Woman Driver

Woman Driver

We bought a 1973 Volvo Station Wagon in Chapel Hill, North Carolina.   Paid $14,000.    But received a $2,000 rebate because we contracted to take delivery in Sweden during the summer months I wasn’t teaching.  The rebate bought airplane tickets to Gothenburg and back from Paris, where we would leave the wagon to ship to Norfolk, Virginia.

If these prices sound low in 2020, remember the ’73 Reagan dollar overseas bought one hundred drachmas in Greece.

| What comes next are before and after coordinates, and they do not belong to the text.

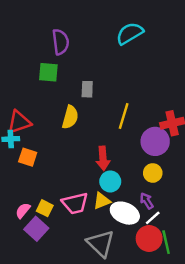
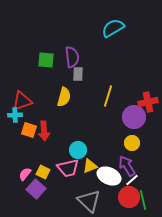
purple semicircle: (60, 42) -> (72, 57), moved
red arrow: (103, 158) -> (44, 131), moved
cyan circle: (110, 181) -> (78, 150), moved
purple arrow: (147, 201) -> (127, 166), size x1.5

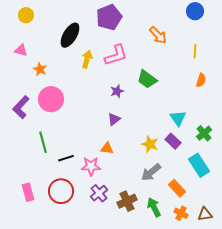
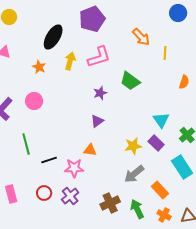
yellow line: (195, 51) -> (165, 53), moved
orange star: (40, 69) -> (39, 67), moved
pink circle: (51, 99) -> (34, 101), size x0.7
yellow star: (150, 144) -> (133, 146), turned -30
red circle: (61, 191) -> (44, 193), size x0.6
purple cross: (99, 193) -> (70, 196), moved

By the time we reached Yugoslavia, we had driven from the Swedish Volvo plant to Denmark, Holland, France, Germany, Italy, most of Greece, and Macedonia.  Driving through Yugoslavia we saw women working in the fields while a man sat on a tractor seat smoking.   Several times, after we parked in a town to buy a roll of bread, meat, cheese and a bottle of wine—our usual roadside park lunch—women waved to us as we left town.

Margaret drove when we left Sarejevo.   She soon parked us in a long line. The road ahead was under repair ahead of the 1974 Winter Olympics in Sarejevo.   She sat behind the wheel while we waited two hours.   When cars in the other lane were cleared to drive to the city, many drivers honked as they passed.

Later we went to a nearby store.  As I bought Margaret a soft drink, I met a hydro-electric engineer who spoke good English.  He insisted on buying me a ‘piva.’  I bought the second.  We got along fine. Friendly enough that in the second hour of waiting, he asked a personal question.

“Something wrong with you?  Physical, I mean. I see your wife is driving.”

I answered that we shared the driving. It was Margaret’s turn to drive.

“Well you need to know, in Yugoslavia women don’t drive.”